**WHAT TO DO:**
Wherever the word "this" appears in the entries, copy the whole line.

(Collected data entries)
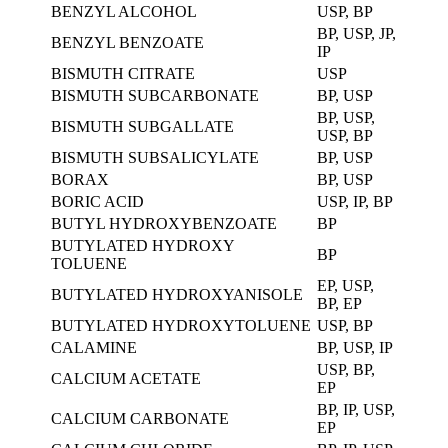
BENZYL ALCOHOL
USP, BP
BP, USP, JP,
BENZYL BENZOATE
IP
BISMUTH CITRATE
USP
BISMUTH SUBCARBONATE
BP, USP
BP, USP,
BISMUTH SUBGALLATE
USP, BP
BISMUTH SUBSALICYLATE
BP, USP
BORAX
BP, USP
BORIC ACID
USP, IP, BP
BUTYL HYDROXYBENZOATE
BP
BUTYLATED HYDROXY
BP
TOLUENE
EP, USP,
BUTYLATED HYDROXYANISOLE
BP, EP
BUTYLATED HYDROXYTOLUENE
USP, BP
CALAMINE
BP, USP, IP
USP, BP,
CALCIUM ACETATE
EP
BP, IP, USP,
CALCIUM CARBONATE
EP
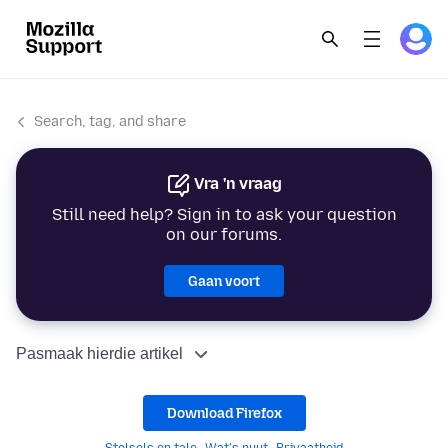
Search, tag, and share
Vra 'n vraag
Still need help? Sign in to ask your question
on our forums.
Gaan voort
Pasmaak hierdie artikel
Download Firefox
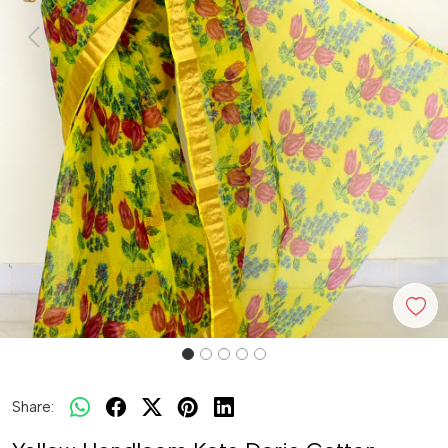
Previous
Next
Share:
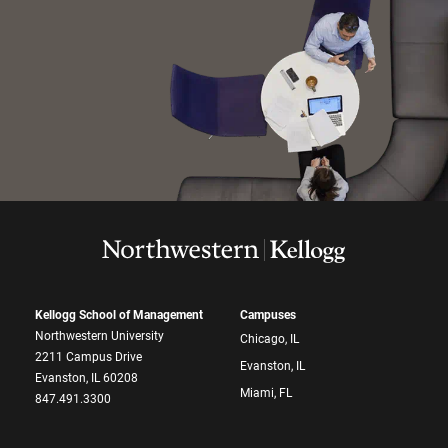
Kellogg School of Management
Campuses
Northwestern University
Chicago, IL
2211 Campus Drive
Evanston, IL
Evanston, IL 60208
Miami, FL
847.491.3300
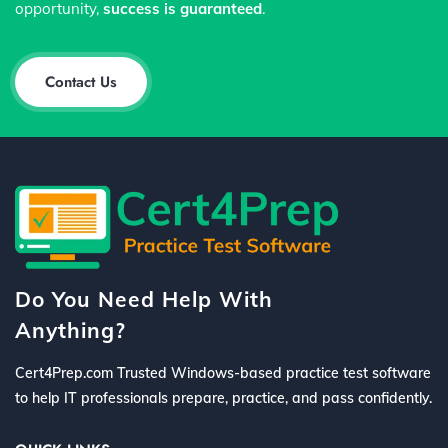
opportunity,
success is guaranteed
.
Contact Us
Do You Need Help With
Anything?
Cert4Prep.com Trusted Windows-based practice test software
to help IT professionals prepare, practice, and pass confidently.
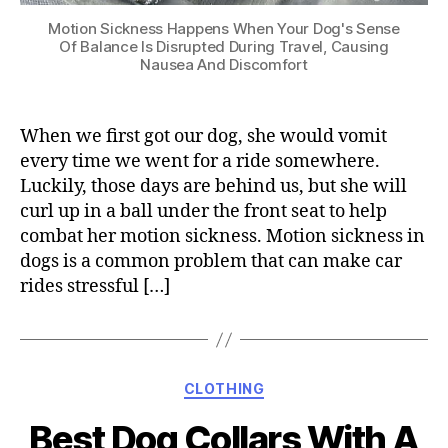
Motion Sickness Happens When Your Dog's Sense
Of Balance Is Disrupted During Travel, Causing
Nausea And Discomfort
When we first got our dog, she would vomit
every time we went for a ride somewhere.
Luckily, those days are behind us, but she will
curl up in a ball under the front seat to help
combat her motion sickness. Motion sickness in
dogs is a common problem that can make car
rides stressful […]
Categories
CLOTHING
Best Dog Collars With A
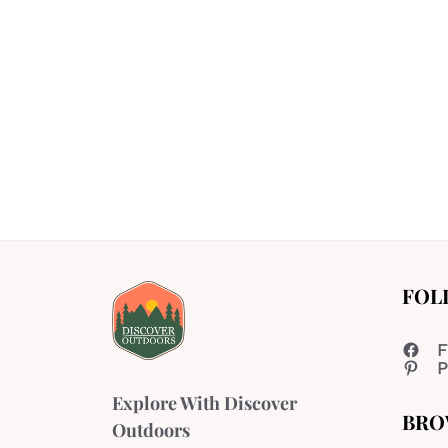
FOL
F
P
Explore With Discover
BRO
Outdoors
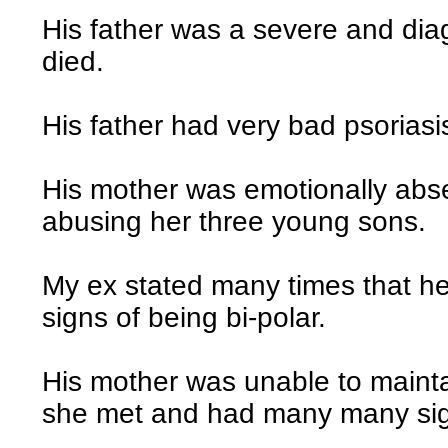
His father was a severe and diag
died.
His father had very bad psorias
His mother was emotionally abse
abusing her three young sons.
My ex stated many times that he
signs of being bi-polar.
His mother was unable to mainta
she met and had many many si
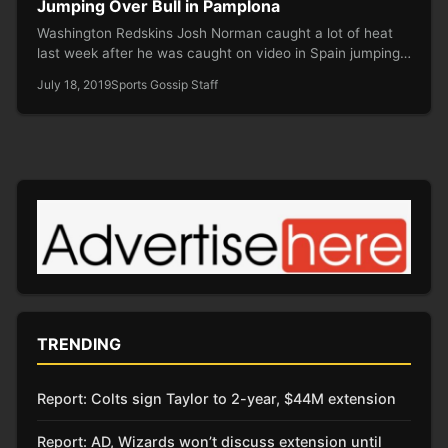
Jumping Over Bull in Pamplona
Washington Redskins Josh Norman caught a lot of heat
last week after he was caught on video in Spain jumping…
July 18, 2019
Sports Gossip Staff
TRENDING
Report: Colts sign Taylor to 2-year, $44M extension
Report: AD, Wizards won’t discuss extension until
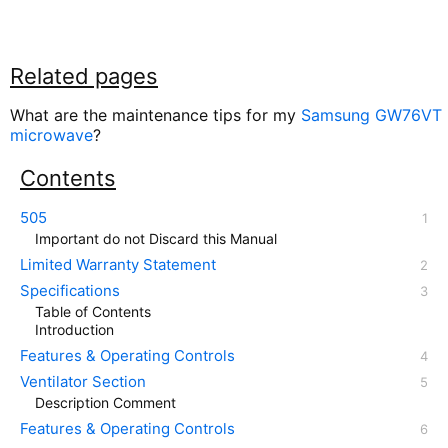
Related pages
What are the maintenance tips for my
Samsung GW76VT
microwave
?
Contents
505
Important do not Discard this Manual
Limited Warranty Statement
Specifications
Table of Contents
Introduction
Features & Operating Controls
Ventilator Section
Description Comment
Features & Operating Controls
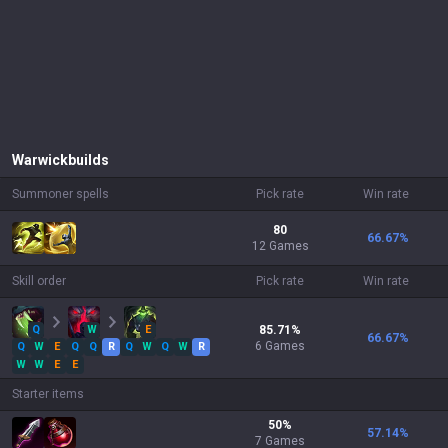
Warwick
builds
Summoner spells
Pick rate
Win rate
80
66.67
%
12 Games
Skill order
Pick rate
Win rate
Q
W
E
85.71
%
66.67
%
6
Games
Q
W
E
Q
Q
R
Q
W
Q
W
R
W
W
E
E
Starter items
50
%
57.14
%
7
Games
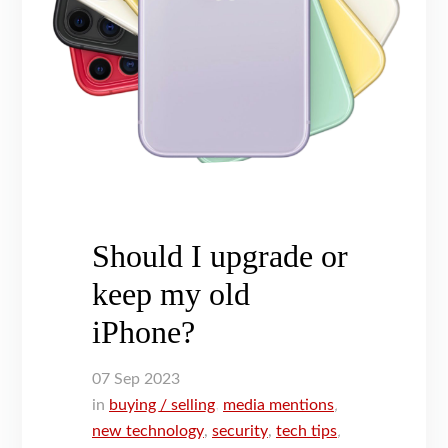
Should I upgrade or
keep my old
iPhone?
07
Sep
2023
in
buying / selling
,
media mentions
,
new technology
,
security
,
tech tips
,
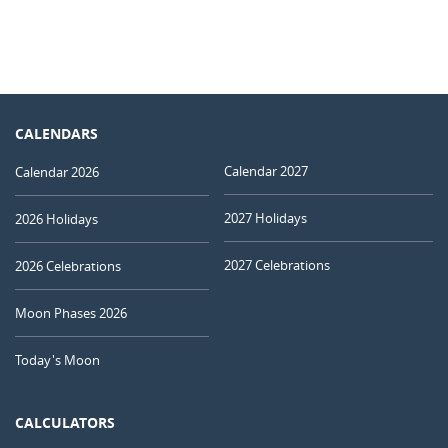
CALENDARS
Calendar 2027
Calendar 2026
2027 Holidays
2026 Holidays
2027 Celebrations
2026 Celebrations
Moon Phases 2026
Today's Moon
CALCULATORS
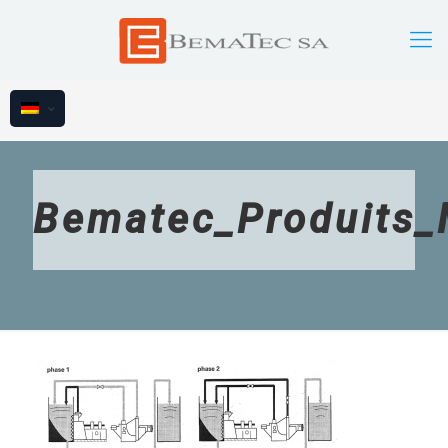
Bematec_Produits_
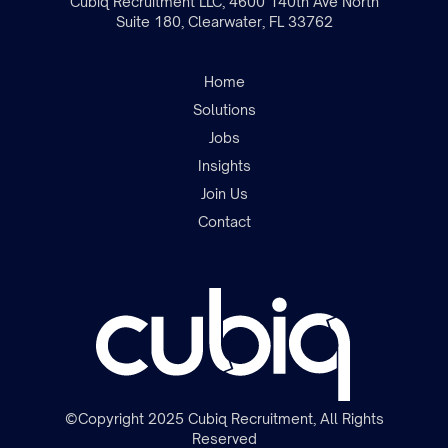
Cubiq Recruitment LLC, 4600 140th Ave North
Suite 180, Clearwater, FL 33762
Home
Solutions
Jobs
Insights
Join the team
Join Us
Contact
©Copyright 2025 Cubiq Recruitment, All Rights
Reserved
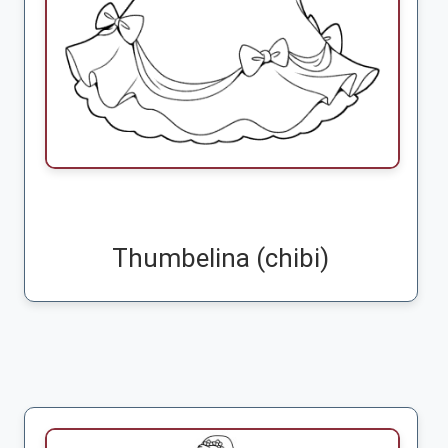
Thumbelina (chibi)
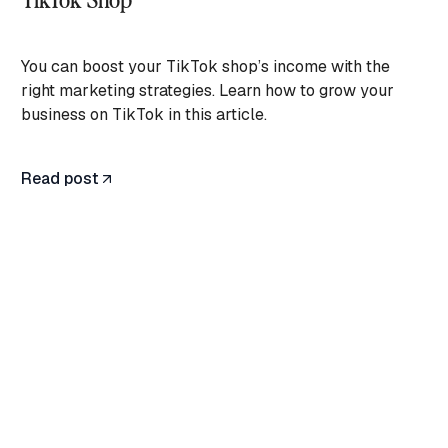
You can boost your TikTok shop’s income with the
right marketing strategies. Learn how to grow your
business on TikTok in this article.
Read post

---

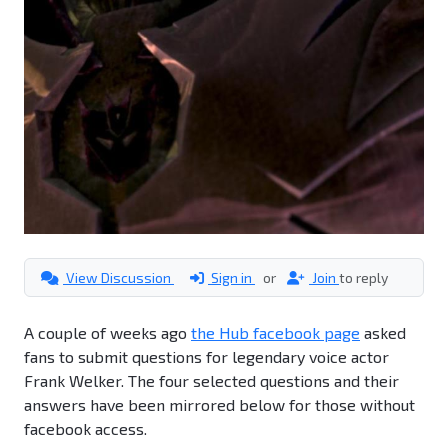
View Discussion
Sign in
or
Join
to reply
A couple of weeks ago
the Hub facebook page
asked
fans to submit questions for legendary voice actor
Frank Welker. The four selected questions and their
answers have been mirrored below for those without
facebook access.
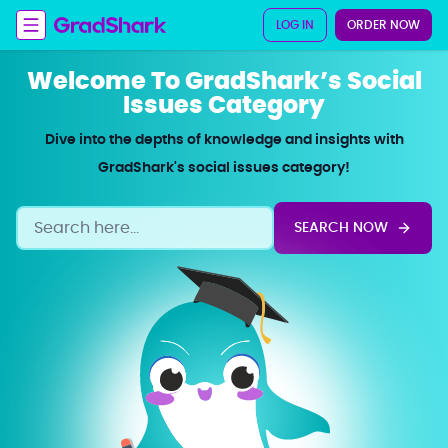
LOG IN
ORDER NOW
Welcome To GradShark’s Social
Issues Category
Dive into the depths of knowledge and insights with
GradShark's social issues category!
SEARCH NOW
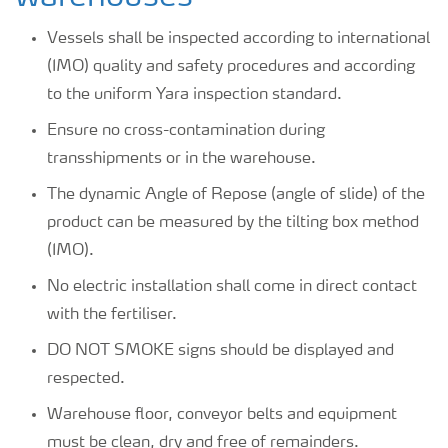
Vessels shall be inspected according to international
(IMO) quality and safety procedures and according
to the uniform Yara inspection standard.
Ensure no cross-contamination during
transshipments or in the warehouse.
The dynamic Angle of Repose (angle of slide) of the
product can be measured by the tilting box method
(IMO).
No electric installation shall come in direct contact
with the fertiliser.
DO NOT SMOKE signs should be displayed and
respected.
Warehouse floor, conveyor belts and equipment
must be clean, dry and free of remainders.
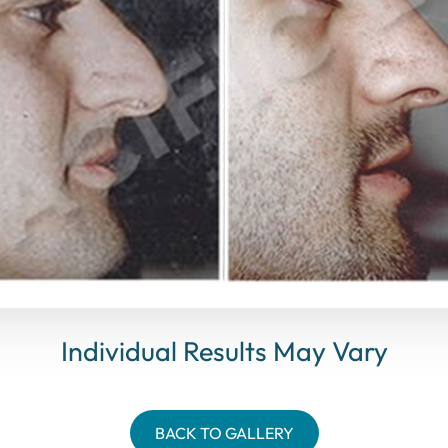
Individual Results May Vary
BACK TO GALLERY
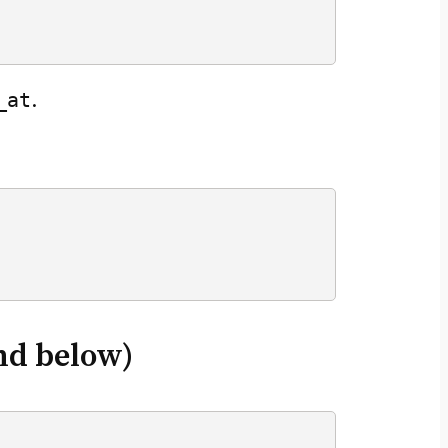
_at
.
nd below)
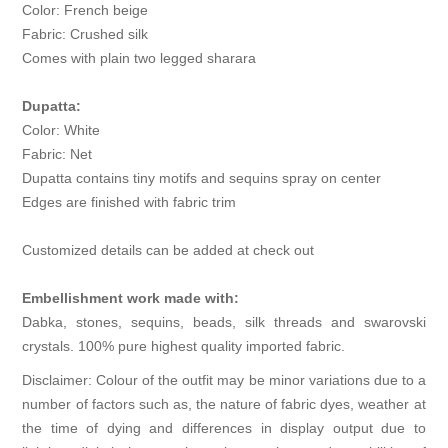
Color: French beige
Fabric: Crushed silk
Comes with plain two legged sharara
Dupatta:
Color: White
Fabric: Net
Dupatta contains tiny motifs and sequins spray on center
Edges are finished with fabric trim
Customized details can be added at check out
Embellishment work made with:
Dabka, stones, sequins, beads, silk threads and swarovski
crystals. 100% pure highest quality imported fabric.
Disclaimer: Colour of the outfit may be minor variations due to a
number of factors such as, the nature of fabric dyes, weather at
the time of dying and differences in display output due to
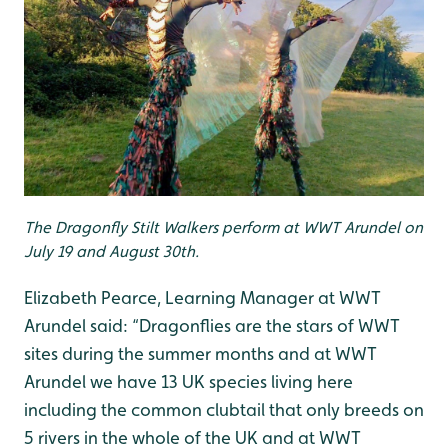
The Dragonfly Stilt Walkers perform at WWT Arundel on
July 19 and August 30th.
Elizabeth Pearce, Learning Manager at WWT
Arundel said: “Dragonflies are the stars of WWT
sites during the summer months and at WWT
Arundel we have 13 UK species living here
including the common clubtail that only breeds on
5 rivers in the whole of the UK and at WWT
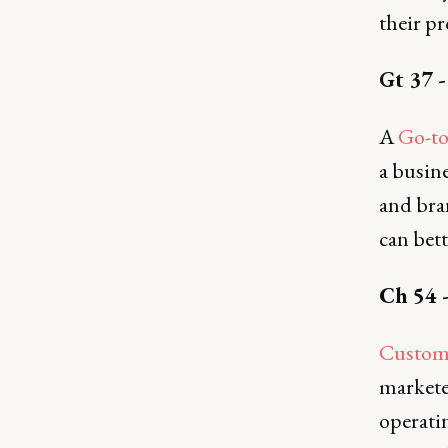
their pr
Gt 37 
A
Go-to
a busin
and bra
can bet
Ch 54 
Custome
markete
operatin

**EXERCISE SOLUTION:**
Important do not Discard this Manual
business on TikTok in this article.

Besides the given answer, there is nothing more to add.